The temperature recorded in the EXIF is the temperature recorded at some place within the camera body (not entirely sure where). It is not necessarily the same as the temperature of the sensor itself, which directly affects dark current. I did once extract the EXIF temperatures as the sensor warmed up and they were not a good predictor of dark current (except for the first frame or two before the sensor began to heat up).
The best way to measure the thermal gradient across the sensor is to measure the noise at various positions in difference frame between 2 darks and remove the read noise component (using a formula very similar to Pythagoras's Theorem). This has the advantage of directly measuring the quantity that will affect the signal to noise ratio in your final images.
Here's the prototype cold finger created from 2mm and 0.3mm copper strips soldered together with plumbers solder:
(http://www.markshelley.co.uk/webdisk/550peltier1.jpg)

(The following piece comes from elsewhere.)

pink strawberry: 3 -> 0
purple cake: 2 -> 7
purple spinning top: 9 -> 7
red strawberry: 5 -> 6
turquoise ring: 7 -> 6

Put into position in camera:
(http://www.markshelley.co.uk/webdisk/550peltier2.jpg)
Screwed in place:
(http://www.markshelley.co.uk/webdisk/550peltier3.jpg)
Camera reassembled. The microphone socket had to be permanently removed to make room:
(http://www.markshelley.co.uk/webdisk/550peltier4.jpg)
Peltier and heatsink added:
(http://www.markshelley.co.uk/webdisk/550peltier5.jpg)
At room temperature of 20C, 1.5A at 12V was required to reduce the sensor temperature to 15C below ambient i.e. 5C
At this temperature I measured the thermal noise in a 5 minute dark frame to be 2.2 electrons i.e. lower than the read noise of 3 electrons. The darks revealed no obvious left/right thermal gradient.
Boosting the Peltier current to 2A reduced reduced the dark current by half again, giving a thermal noise of only 1.5e in a 5min exposure.
Mark have you seen this post may help you get more cooling from the TEC .
Are you going to put the camera in a box as I had to due to condensation?
If you are, I would see if you can do it in a way that you can use a camera lens as well as a telescope as I didn't and wished I had, as I used a 2 " adapter due to the flash unit on top of the camera being in the way.
http://stargazerslounge.com/topic/146756-1100d-cold-finger-sensor-cooling-with-tec-and-water-cooling/
Julian,
That's a very serious mod in the link you posted! Not sure quite how practical it is though.
No, I have no intention of putting the camera in a box - I'd like to use the camera occasionally on the Hyperstar and for that I need the TEC and heatsink to be removable - that functionality has yet to be designed. But I'm intending to replace the heatsink with a low profile copper one.
If condensation (on the imaging window) proves to be a problem I'll add a heating wire loop on the window.
Mark